JEFFERSON’S DAUGHTERS: Three Sisters, White and Black, in a Young America, by Catherine Kerrison. Ballantine Books, 425 pp., $28.
Founding Father Thomas Jefferson had three daughters who survived to adulthood. Two were white — Martha and Maria, his daughters by wife Martha Wayles Jefferson. One was black — Harriet Hemings, daughter of Sally Hemings, Jefferson’s slave and lifelong consort. In “Jefferson’s Daughters: Three Sisters, White and Black, in a Young America,” Catherine Kerrison aims to tell the stories of all three women using books, historical records, diaries and letters to re-create their lives, all extraordinary by any measure.
While the life of eldest daughter Martha was extensively documented, neither Maria nor Harriet left much trace in the historical record. Maria, said to be strikingly beautiful, never had her portrait painted and died young at age 25. Of Harriet, only the faintest trail remains, including entries in Jefferson’s Farm Book, where he recorded allotments of food, blankets and clothing to slaves, including his children by Sally Hemings. She is briefly mentioned in the recollections of Madison Hemings, Sally’s son and Harriet’s brother, who in 1873 revealed the story of Thomas Jefferson’s secret family in an Ohio newspaper. Kerrison, an associate professor of history at Villanova University, tries to re-create the substance of their days with her historical expertise.
Martha Jefferson Randolph inherited her father’s lively intellect and thirst for knowledge. An avid reader, writer and teacher, she spent her early years accompanying Jefferson from Virginia to Paris to Philadelphia and back to Virginia, encountering the brightest minds on both sides of the Atlantic. Once she achieved adulthood, Martha largely set aside intellectual pursuits to help Jefferson run his complicated life — after marrying she moved to Monticello, where her husband managed the estate. Martha oversaw Jefferson’s extensive household while raising and homeschooling her children (she had 12) and served as first lady during visits to Jefferson in the White House.
After her mother died at age 33, Maria Jefferson Eppes accompanied her father as he traveled colonial America: “Eighteenth-century children had no control over their lives, but the lack of stability in young Maria’s was staggering,” Kerrison writes. Eventually she landed in the care of a loving aunt, but once Jefferson settled in Paris, he sent for her. Maria stubbornly resisted joining him. Determined to stay in Virginia, she had to be tricked into boarding the boat that would take her across the ocean. She was 9, and her sole companion was Sally Hemings — at 14 practically a child herself.
Little is known about Harriet Hemings. Described as “very beautiful” by Jefferson’s overseer, she labored in Jefferson’s cloth-making workshop at Monticello. In Paris, Jefferson had promised Sally Hemings that he would eventually free their children if she remained with him as a slave. (French law didn’t recognize slavery, and Sally was free to leave.) Jefferson fulfilled his promise and eventually released Harriet.
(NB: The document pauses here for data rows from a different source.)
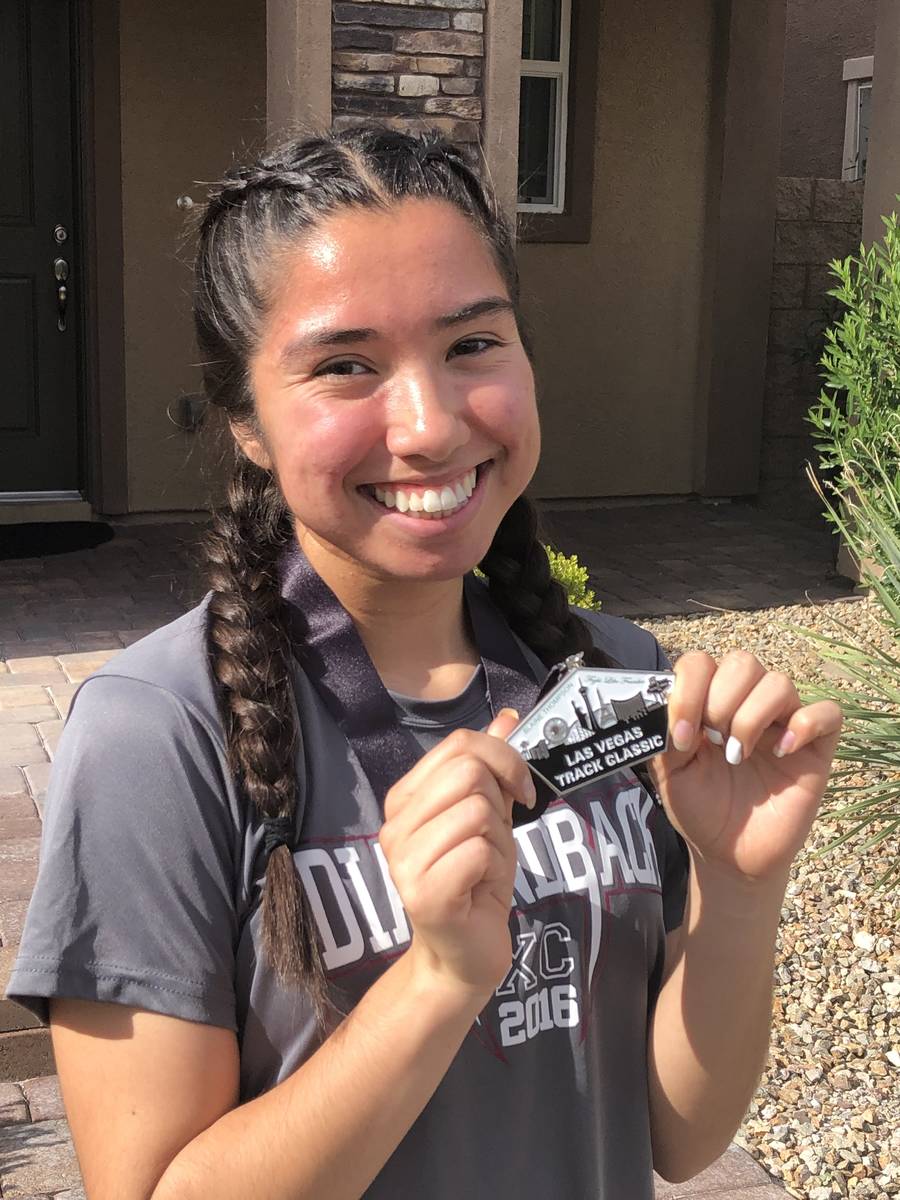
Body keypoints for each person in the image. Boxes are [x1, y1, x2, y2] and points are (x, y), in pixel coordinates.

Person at [5, 125, 842, 1200]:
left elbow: (676, 1138)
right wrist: (438, 977)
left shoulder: (617, 684)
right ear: (248, 423)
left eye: (473, 346)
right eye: (345, 365)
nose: (430, 426)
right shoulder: (157, 734)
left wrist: (734, 891)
But to avoid inflaming the scandal of his covert family, he never filed papers that formally freed her, ensuring that Harriet would be classified as a runaway slave for the rest of her life, risking “forcible return to Virginia and slavery if her identity was discovered and reported,” writes Kerrison. Harriet disappeared into the city of Washington, D.C. Seven-eighths white, she “passed” successfully and left no trace of herself behind.
“Jefferson’s Daughters” is as much about the father as the daughters, and it’s not a flattering portrait. Jefferson was a master compartmentalizer. The primary author of the Declaration of Independence, which declared that “all men are created equal,” he argued for eventual abolition while owning hundreds of slaves and keeping a shadow slave family. He praised the virtues of an Enlightenment education while insisting that it wasn’t worth lavishing on women. Of many telling details in this book, among the most revealing is the design of Monticello, which one architectural historian called “very self-centered” house. Writes Kerrison, “[T]his ‘great advocate of light and air,’ as Jefferson called himself, provided little of either for his family members on a floor with a series of small, poorly lit, nondescript rooms, none of which were even visible from the exterior.”
“Jefferson’s Daughters” is a richly textured and satisfying book, but there is unavoidable frustration in the author’s many caveats – that Maria “may have” done this or that Harriet “probably” did that. We simply don’t know. Still, this is a striking portrait of how women in Jefferson’s era lived, bravely and resourcefully, in an age that demanded fealty and absolute obedience to men.